● Your task: Would you please output the lines of the data below from the one containing "hfov_deg: 13.7" to the end, exactly and with nothing added?

(Pictures with lens parameters)
☆ ☆ ☆ ☆ ☆ ☆ ☆

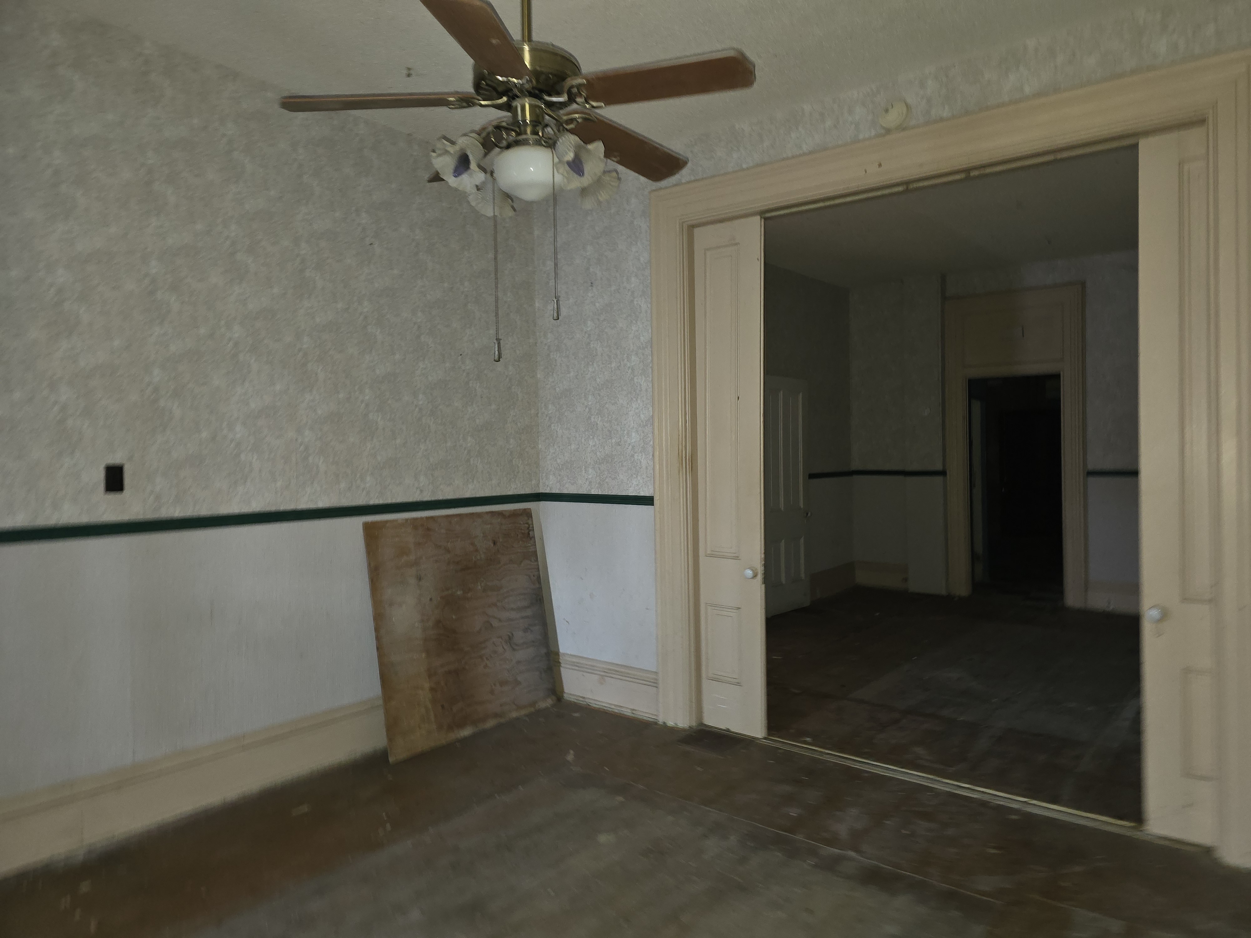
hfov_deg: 73.9
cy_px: 469
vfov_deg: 58.9
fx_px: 831
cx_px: 626
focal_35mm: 23
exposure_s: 1/12
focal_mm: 6.3
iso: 320
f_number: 1.7
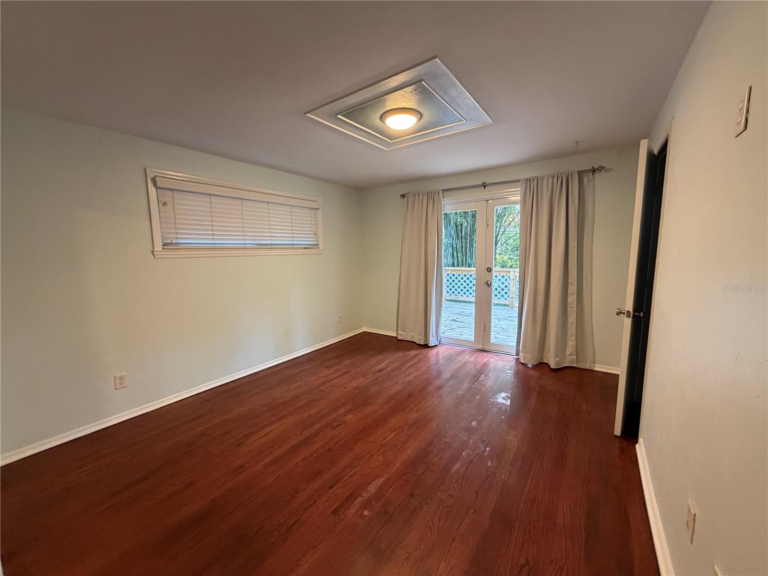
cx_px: 384
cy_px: 288
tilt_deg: -8.5
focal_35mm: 14
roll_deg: +2.0
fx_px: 311
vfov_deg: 85.7
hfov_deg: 102.1
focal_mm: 2.22
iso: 500
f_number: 2.2
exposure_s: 1/60
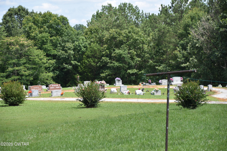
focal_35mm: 150
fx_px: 946
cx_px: 114
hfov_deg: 13.7
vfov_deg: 9.2
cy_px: 76
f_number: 5.6
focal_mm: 100
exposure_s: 1/500
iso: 200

☆ ☆ ☆ ☆ ☆ ☆ ☆

● Exercise answer:
hfov_deg: 13.7
vfov_deg: 9.2
cy_px: 76
f_number: 5.6
focal_mm: 100
exposure_s: 1/500
iso: 200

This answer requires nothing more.